**ABOUT THIS EXERCISE**
Would you show every line from the records that holds "style"?

(RECORDS SHOWN)

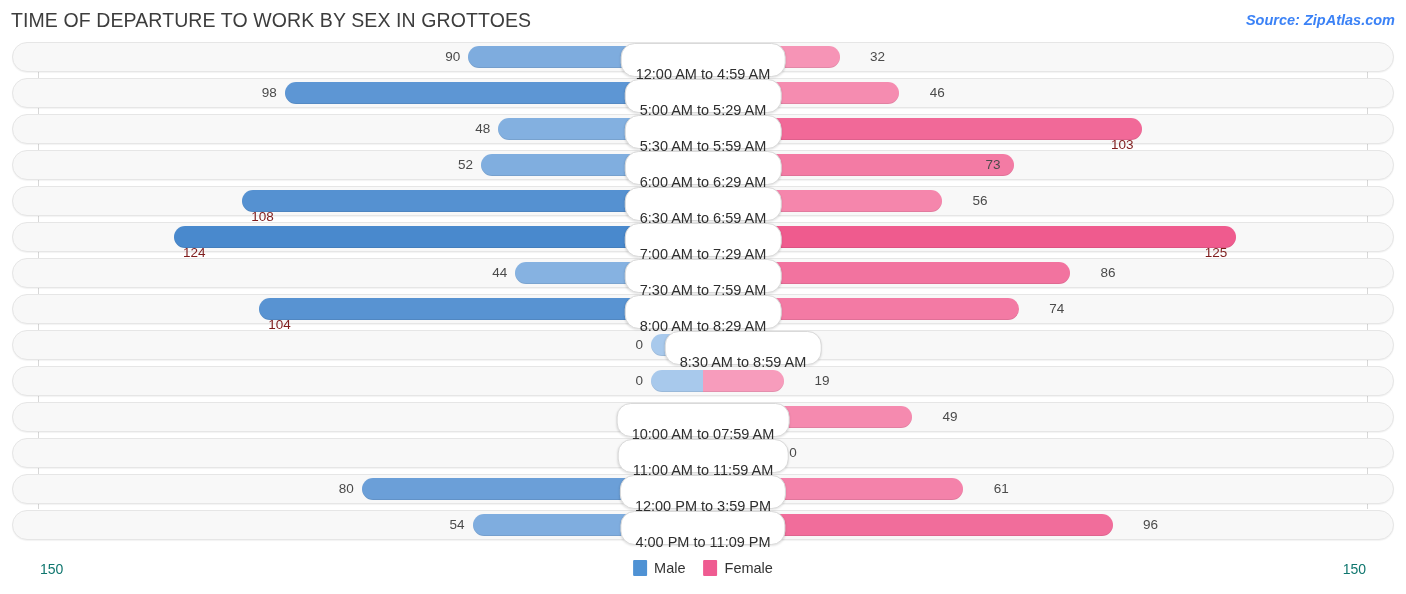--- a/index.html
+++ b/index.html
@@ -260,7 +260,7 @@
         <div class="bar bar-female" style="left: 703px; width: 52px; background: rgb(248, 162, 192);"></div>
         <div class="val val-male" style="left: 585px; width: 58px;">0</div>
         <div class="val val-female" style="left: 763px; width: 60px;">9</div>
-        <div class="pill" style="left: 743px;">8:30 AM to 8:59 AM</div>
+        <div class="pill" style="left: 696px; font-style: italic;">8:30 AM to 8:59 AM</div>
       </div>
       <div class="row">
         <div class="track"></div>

(End RECORDS SHOWN)

**OUTPUT BELOW**
         <div class="bar bar-female" style="left: 703px; width: 52px; background: rgb(248, 162, 192);"></div>
         <div class="val val-male" style="left: 585px; width: 58px;">0</div>
         <div class="val val-female" style="left: 763px; width: 60px;">9</div>
-        <div class="pill" style="left: 743px;">8:30 AM to 8:59 AM</div>
+        <div class="pill" style="left: 696px; font-style: italic;">8:30 AM to 8:59 AM</div>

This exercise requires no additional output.